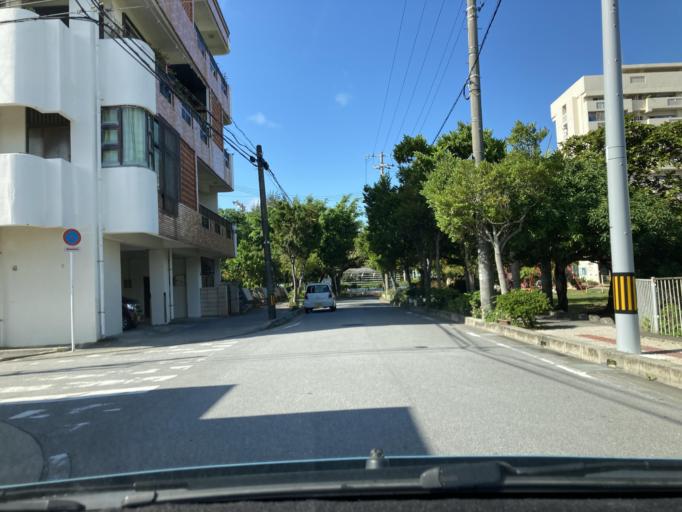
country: JP
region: Okinawa
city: Naha-shi
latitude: 26.2232
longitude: 127.6783
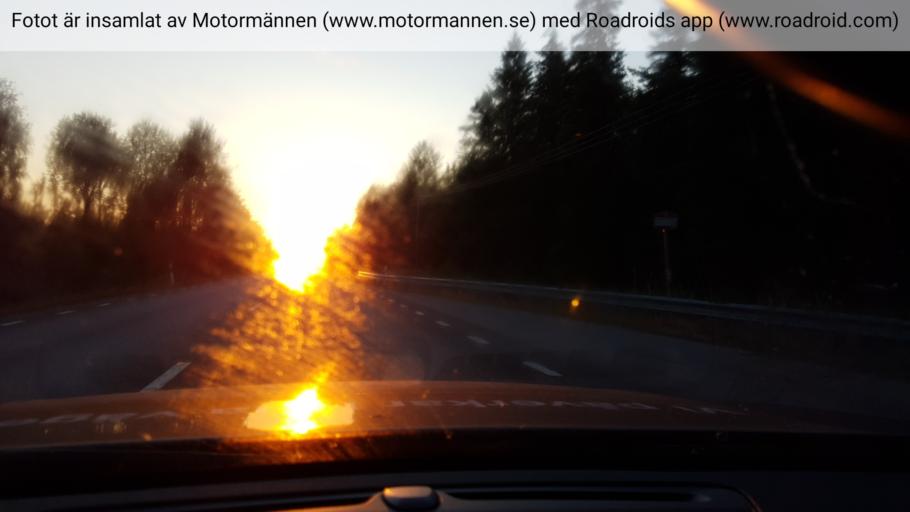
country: SE
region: Uppsala
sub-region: Osthammars Kommun
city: Bjorklinge
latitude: 59.9665
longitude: 17.3815
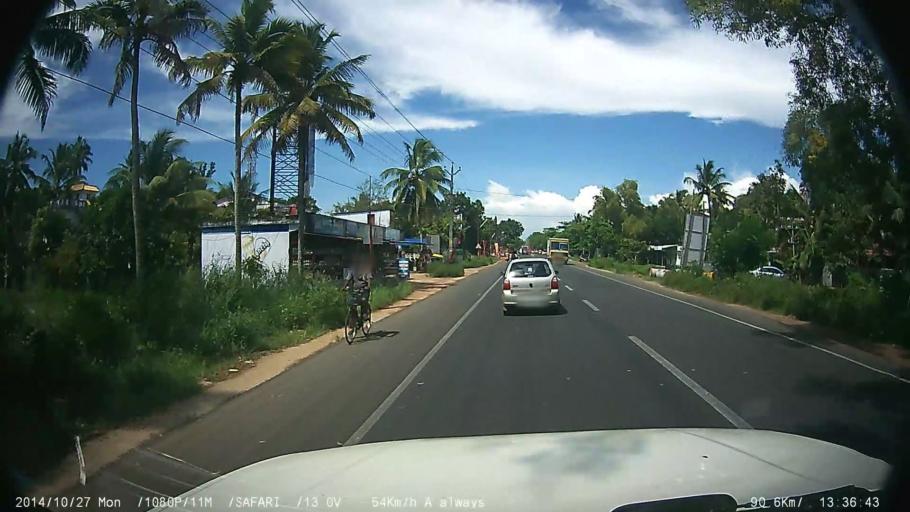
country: IN
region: Kerala
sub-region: Alappuzha
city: Shertallai
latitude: 9.6050
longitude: 76.3289
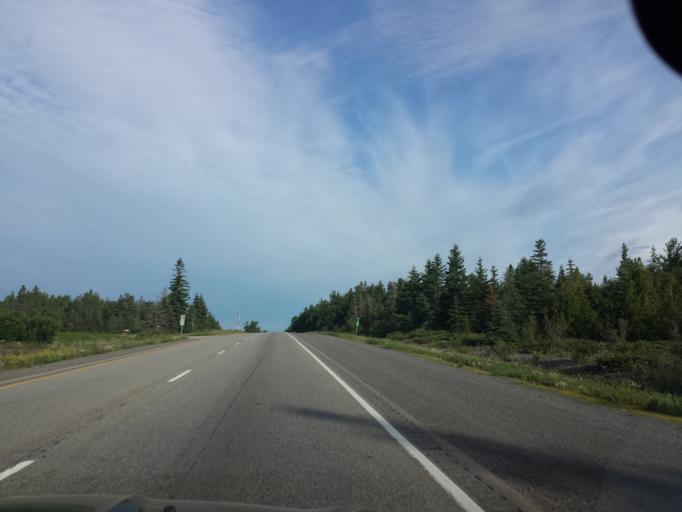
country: CA
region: Ontario
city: Carleton Place
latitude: 45.3269
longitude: -76.1296
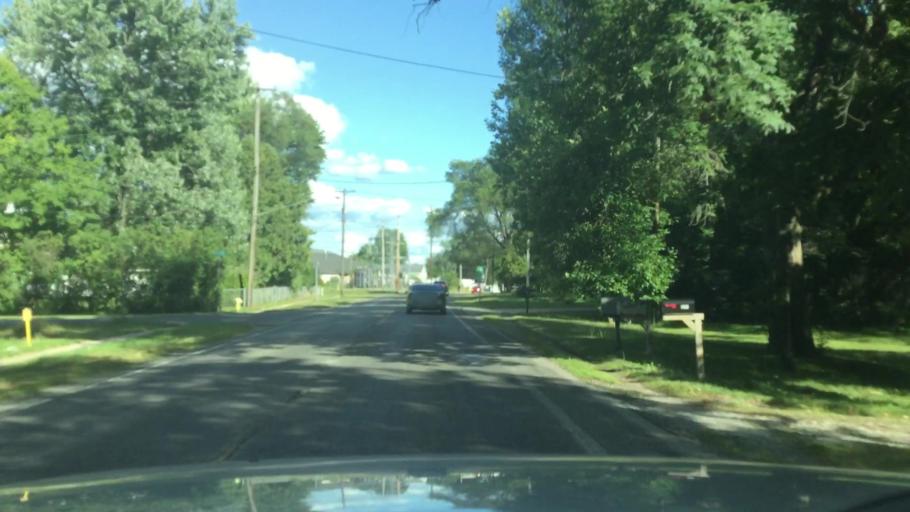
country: US
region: Michigan
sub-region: Saginaw County
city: Bridgeport
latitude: 43.3610
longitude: -83.8860
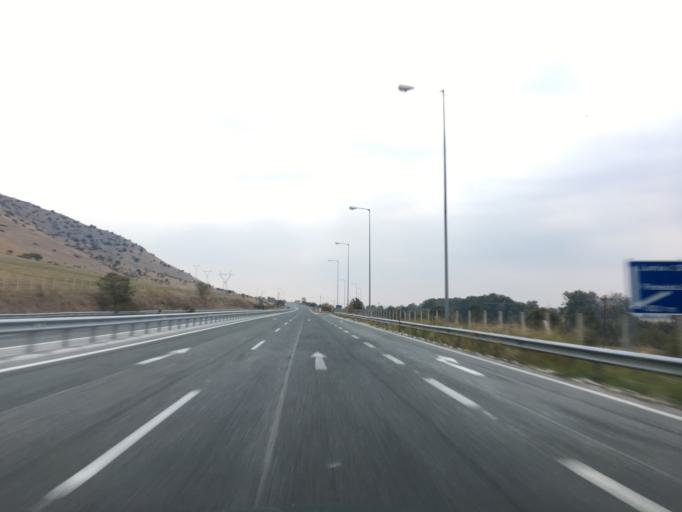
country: GR
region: Thessaly
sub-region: Trikala
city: Zarkos
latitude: 39.5881
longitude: 22.1553
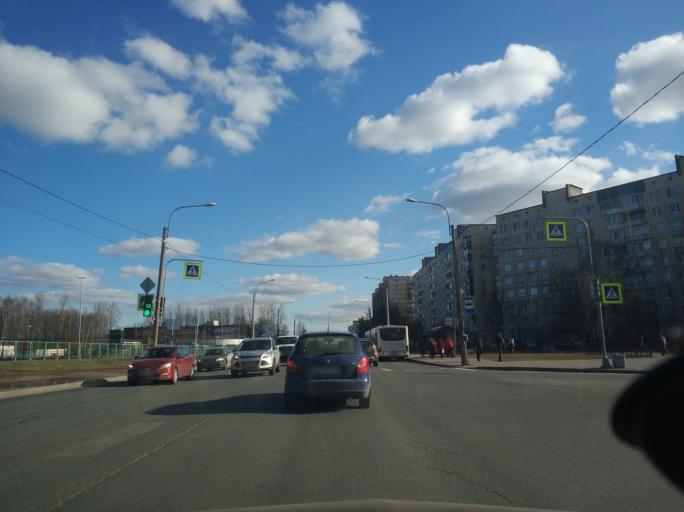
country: RU
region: St.-Petersburg
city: Krasnogvargeisky
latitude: 59.9571
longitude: 30.4936
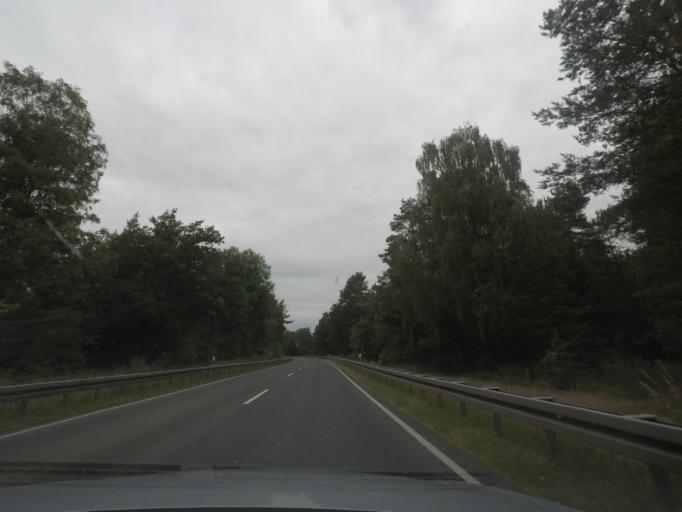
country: DE
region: Saxony-Anhalt
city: Colbitz
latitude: 52.3495
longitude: 11.5696
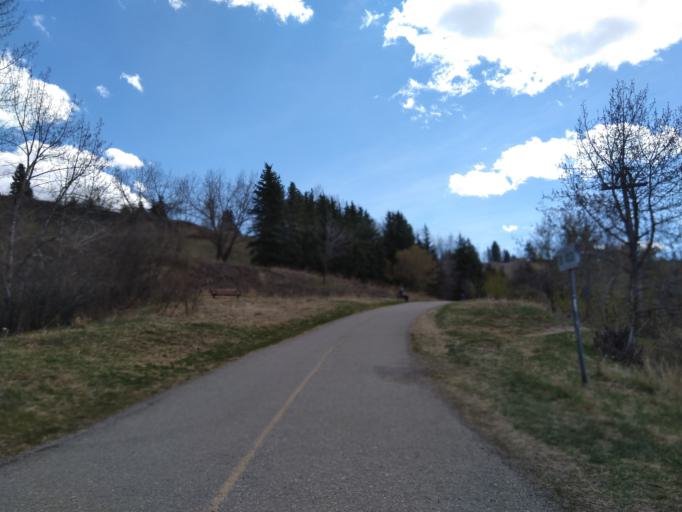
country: CA
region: Alberta
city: Calgary
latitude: 51.0848
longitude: -114.1662
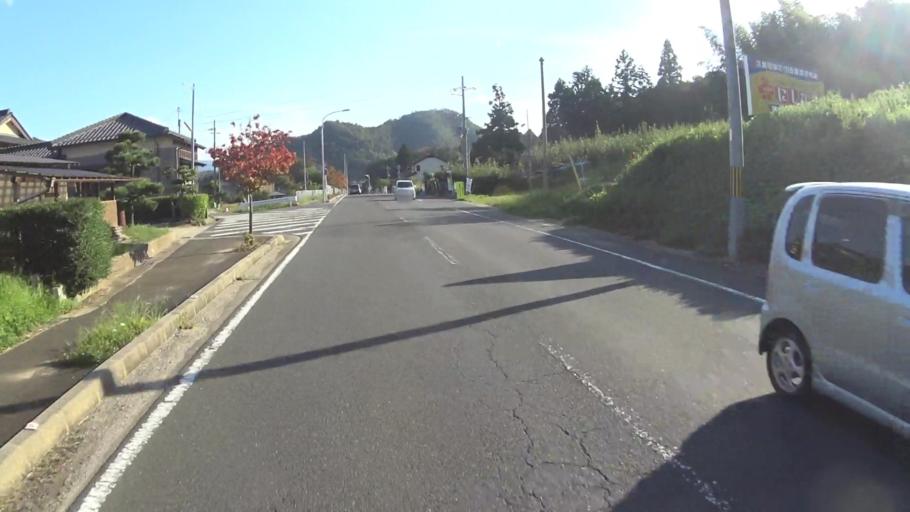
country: JP
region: Hyogo
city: Toyooka
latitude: 35.6146
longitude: 134.9193
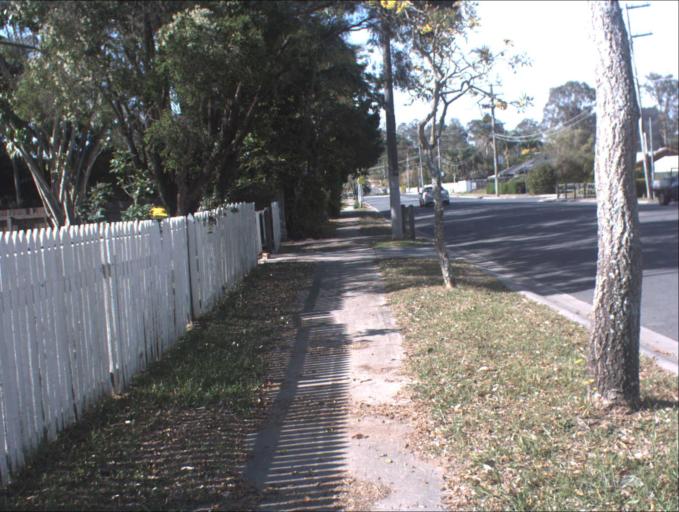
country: AU
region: Queensland
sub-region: Logan
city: Beenleigh
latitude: -27.6837
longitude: 153.1797
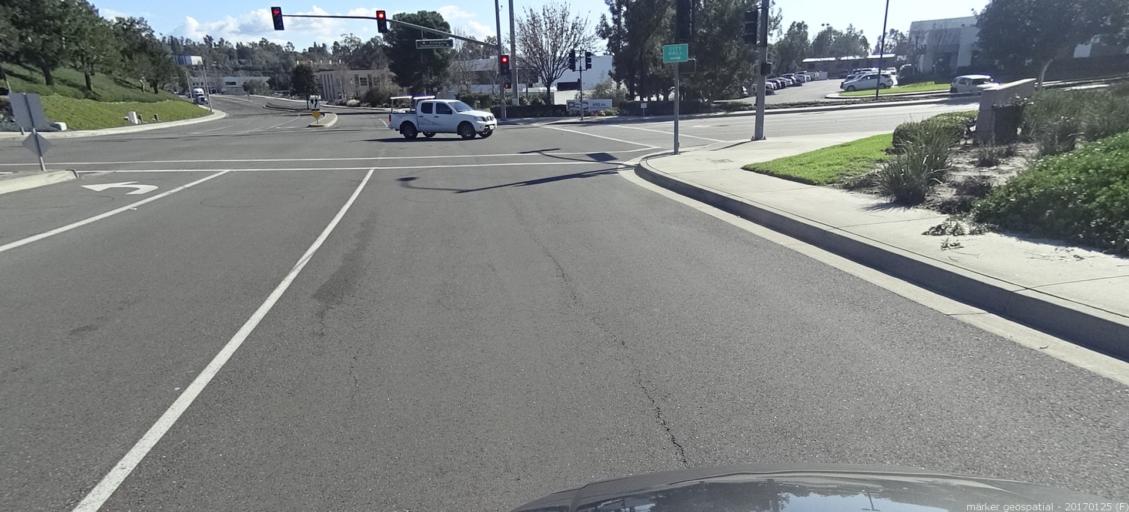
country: US
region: California
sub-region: Orange County
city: Lake Forest
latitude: 33.6650
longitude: -117.6754
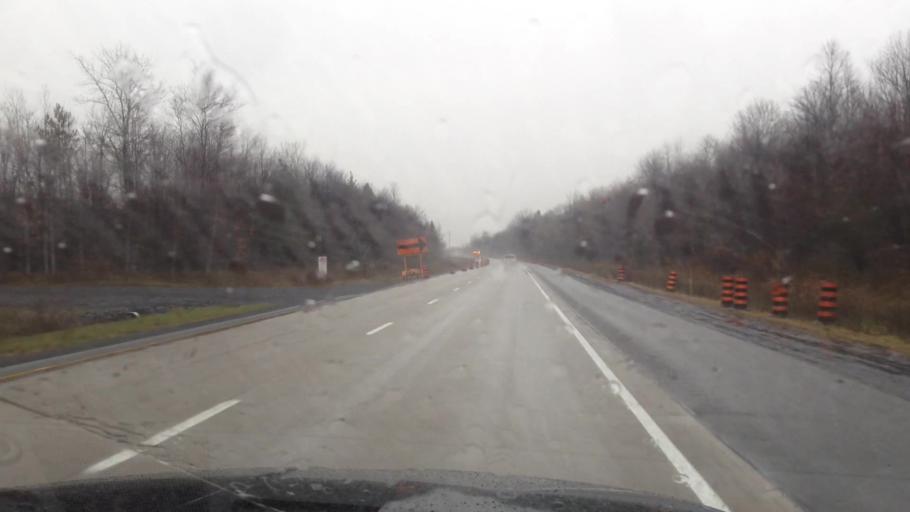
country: CA
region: Ontario
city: Hawkesbury
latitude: 45.4805
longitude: -74.6484
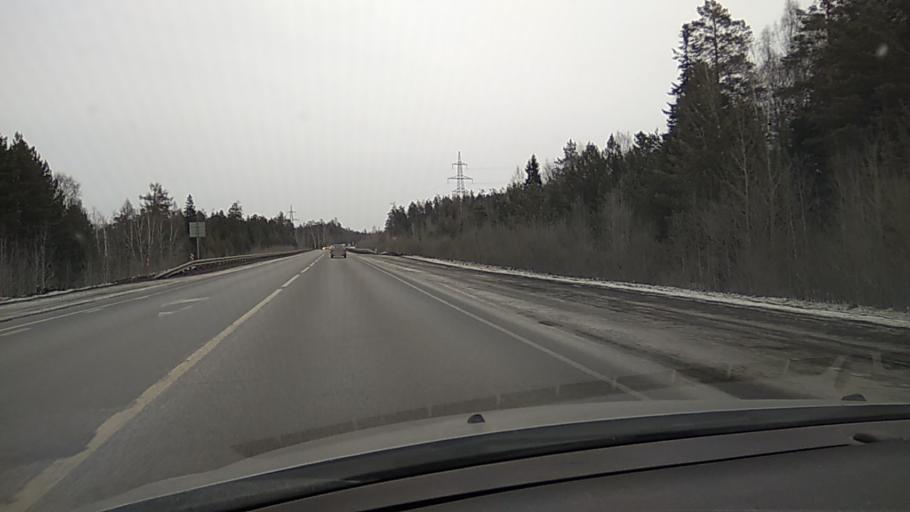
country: RU
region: Sverdlovsk
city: Talitsa
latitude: 56.8471
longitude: 60.0340
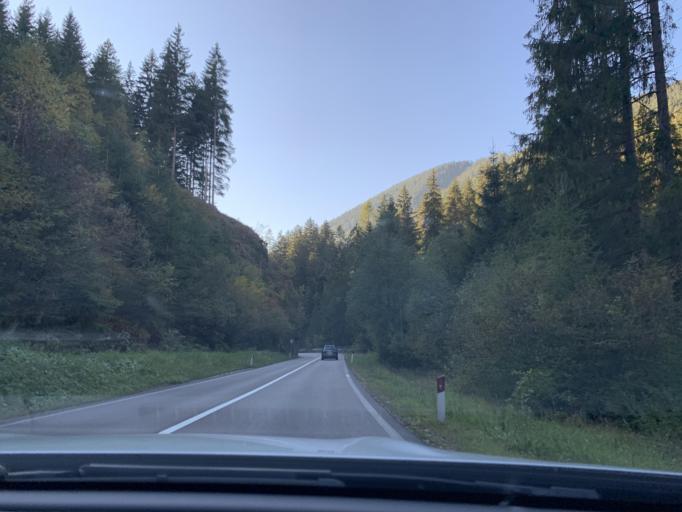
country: IT
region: Trentino-Alto Adige
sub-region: Bolzano
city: Nova Levante
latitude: 46.4255
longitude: 11.5137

+ + + + +

- What to work on
Return the lines of the rows above without changes, starting with the line that contains "longitude: 22.1553" and going on through the line that contains "latitude: -27.6837". Leave the pictures out of your answer.

- Full solution
longitude: 22.1553
country: RU
region: St.-Petersburg
city: Krasnogvargeisky
latitude: 59.9571
longitude: 30.4936
country: DE
region: Saxony-Anhalt
city: Colbitz
latitude: 52.3495
longitude: 11.5696
country: CA
region: Alberta
city: Calgary
latitude: 51.0848
longitude: -114.1662
country: JP
region: Hyogo
city: Toyooka
latitude: 35.6146
longitude: 134.9193
country: AU
region: Queensland
sub-region: Logan
city: Beenleigh
latitude: -27.6837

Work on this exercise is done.